▶ _Extracted entries_:
-- -- --
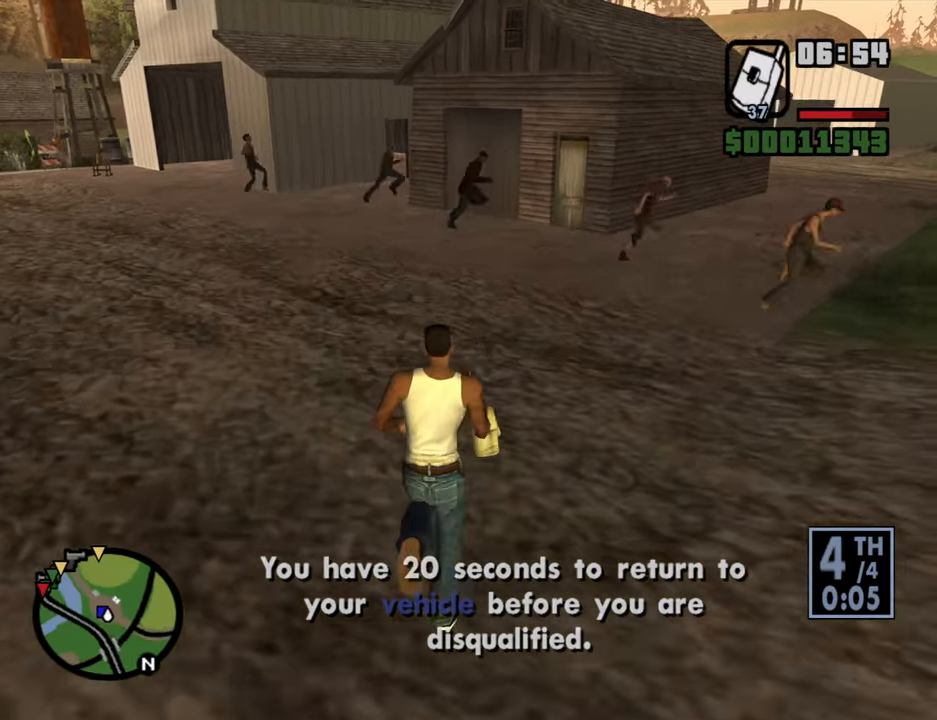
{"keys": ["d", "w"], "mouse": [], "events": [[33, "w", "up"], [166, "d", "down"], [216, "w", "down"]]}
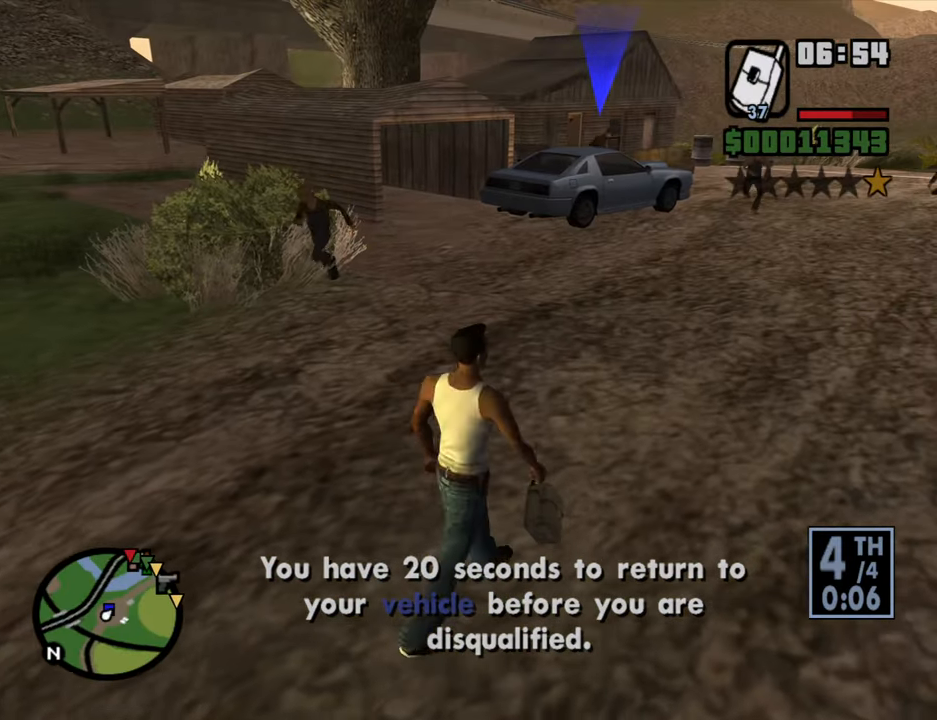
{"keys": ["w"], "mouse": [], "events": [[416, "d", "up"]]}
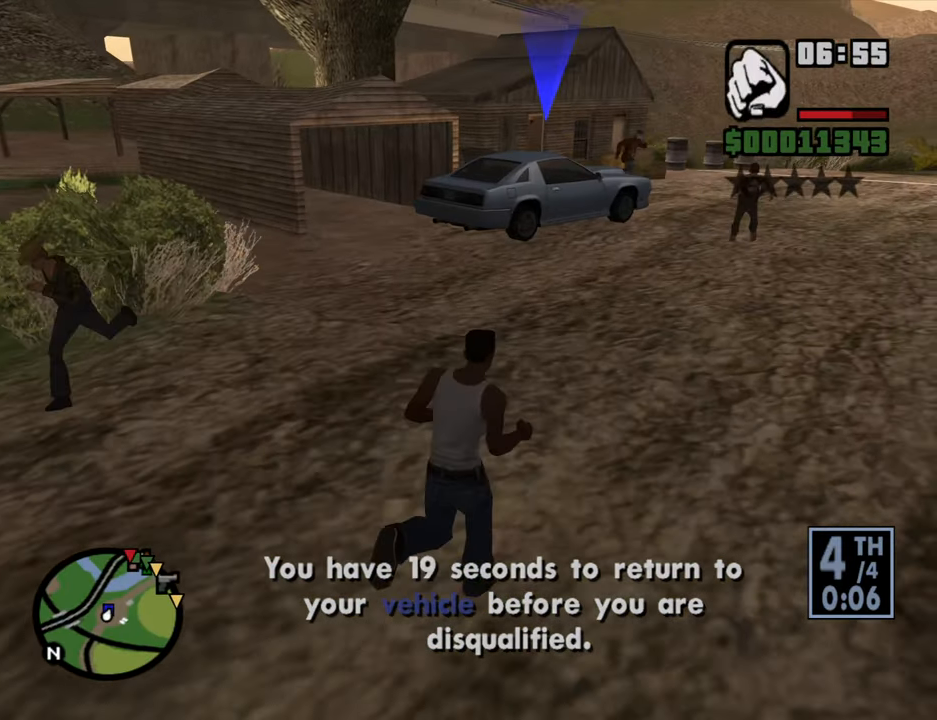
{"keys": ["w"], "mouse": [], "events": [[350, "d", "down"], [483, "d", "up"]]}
-- -- --
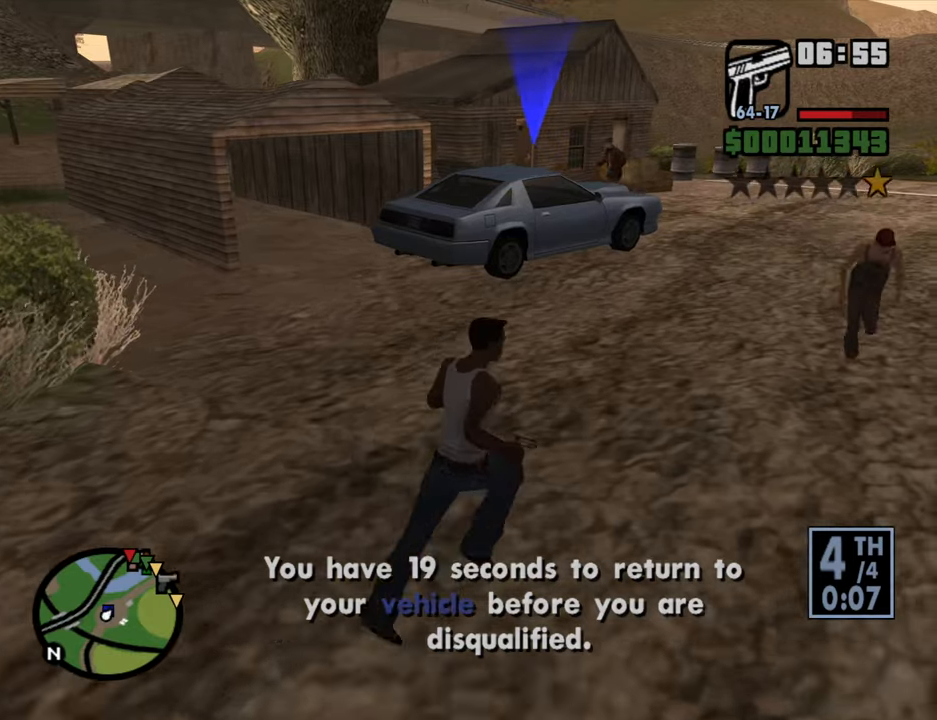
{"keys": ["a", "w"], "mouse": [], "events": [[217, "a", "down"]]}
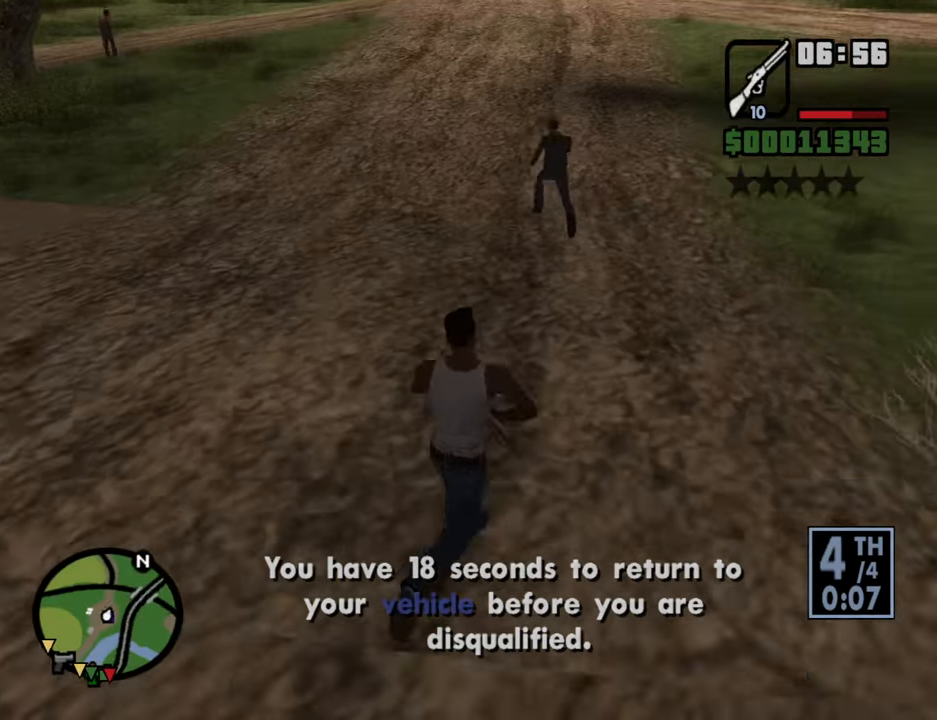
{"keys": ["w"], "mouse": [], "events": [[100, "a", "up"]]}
-- -- --
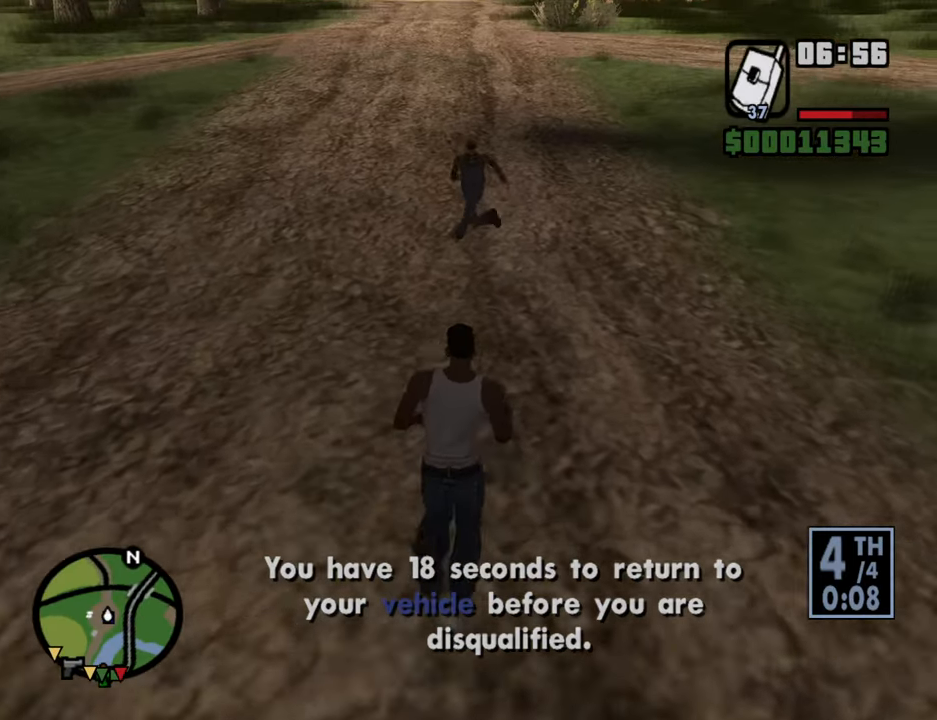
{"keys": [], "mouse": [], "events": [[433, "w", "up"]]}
-- -- --
▶ _Work to be completed_: Lines containing the word "down": copy every one of them from the records above.

▶ _Answer space_:
{"keys": ["d", "w"], "mouse": [], "events": [[33, "w", "up"], [166, "d", "down"], [216, "w", "down"]]}
{"keys": ["w"], "mouse": [], "events": [[350, "d", "down"], [483, "d", "up"]]}
{"keys": ["a", "w"], "mouse": [], "events": [[217, "a", "down"]]}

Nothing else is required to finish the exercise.